Curriculum Learning for ab initio Deep Learned Refractive Optics

TL;DR

This paper introduces a curriculum learning-based method for designing complex optical lenses from scratch using deep learning, enabling fully automatic creation of advanced imaging systems without initial design constraints.

Contribution

It presents the first ab initio deep learning approach for compound lens design using curriculum learning, removing the need for human-designed initial structures.

Findings

Successfully designed classical imaging lenses automatically.

Created a large field-of-view extended depth-of-field lens.

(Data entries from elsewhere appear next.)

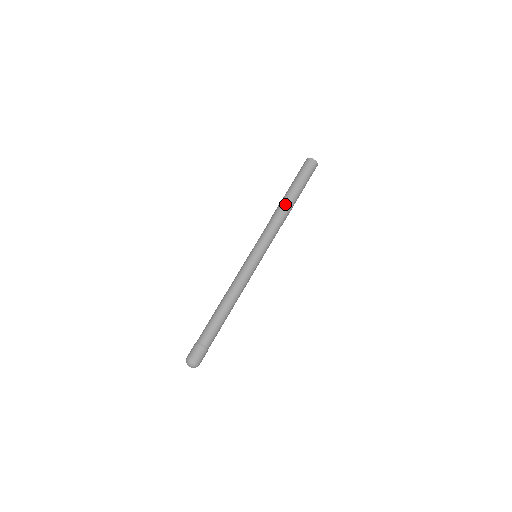
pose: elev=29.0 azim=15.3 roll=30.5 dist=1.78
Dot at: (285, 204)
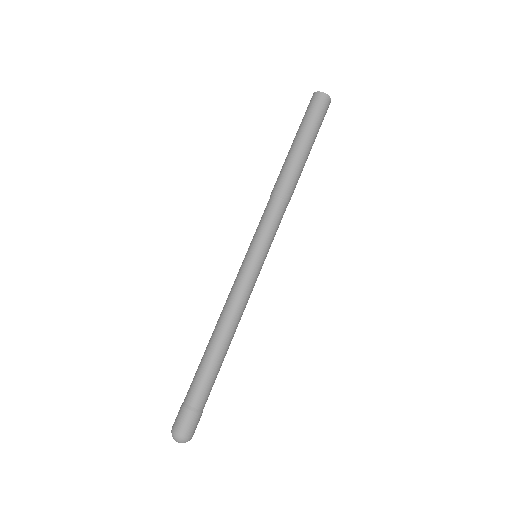
Dot at: (281, 169)
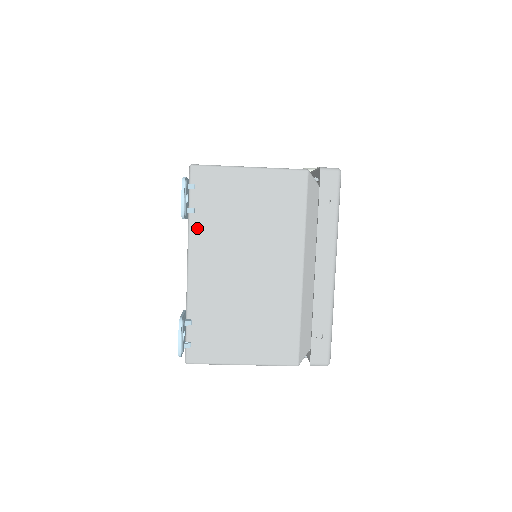
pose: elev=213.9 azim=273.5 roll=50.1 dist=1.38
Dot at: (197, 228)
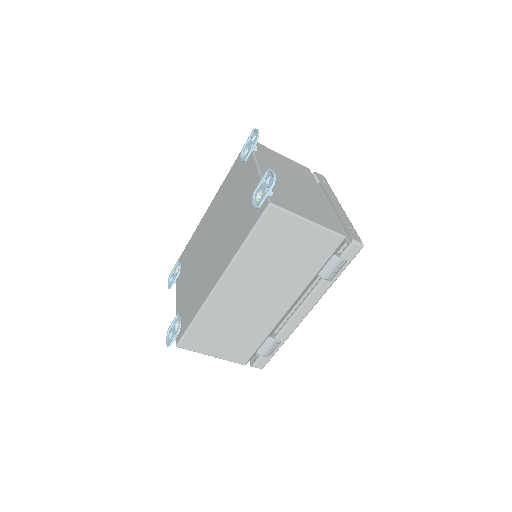
Dot at: (259, 157)
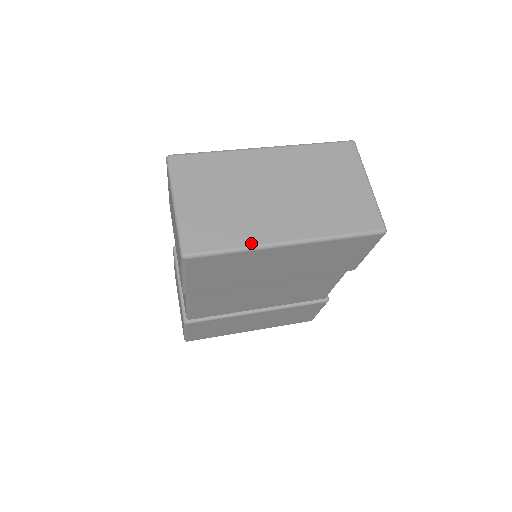
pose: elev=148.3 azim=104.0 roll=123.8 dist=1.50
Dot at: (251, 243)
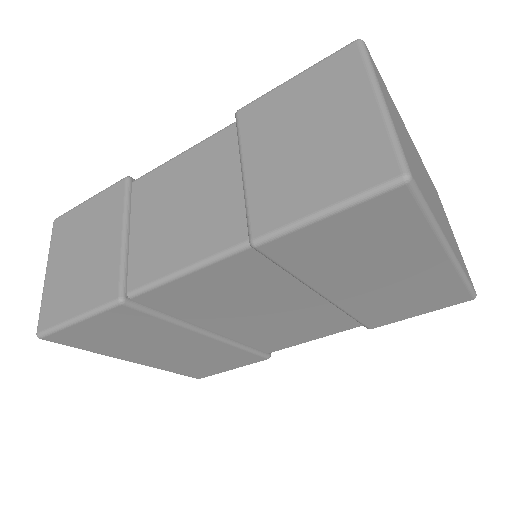
Dot at: (439, 223)
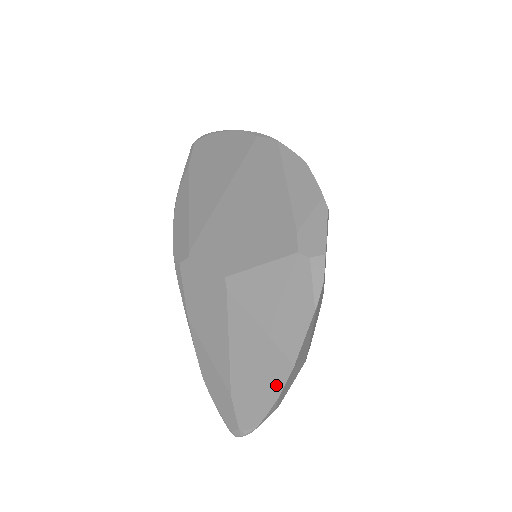
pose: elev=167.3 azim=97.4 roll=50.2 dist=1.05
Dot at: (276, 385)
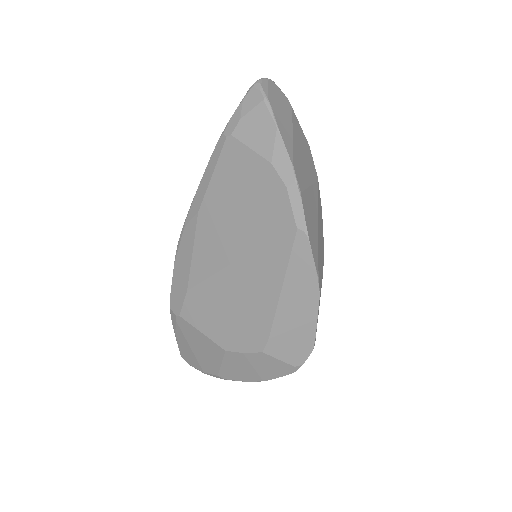
Dot at: occluded
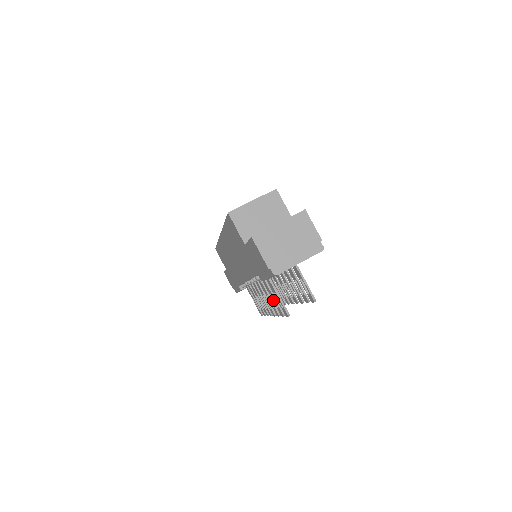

Achieved highly aspheric surfaces in compact form factors.

Abstract

Deep optical optimization has recently emerged as a new paradigm for designing computational imaging systems using only the output image as the objective. However, it has been limited to either simple optical systems consisting of a single element such as a diffractive optical element (DOE) or metalens, or the fine-tuning of compound lenses from good initial designs. Here we present a DeepLens design method based on curriculum learning, which is able to learn optical designs of compound lenses ab initio from randomly initialized surfaces without human intervention, therefore overcoming the need for a good initial design. We demonstrate the effectiveness of our approach by fully automatically designing both classical imaging lenses and a large field-of-view extended depth-of-field computational lens in a cellphone-style form factor, with highly aspheric surfaces and a short back focal length.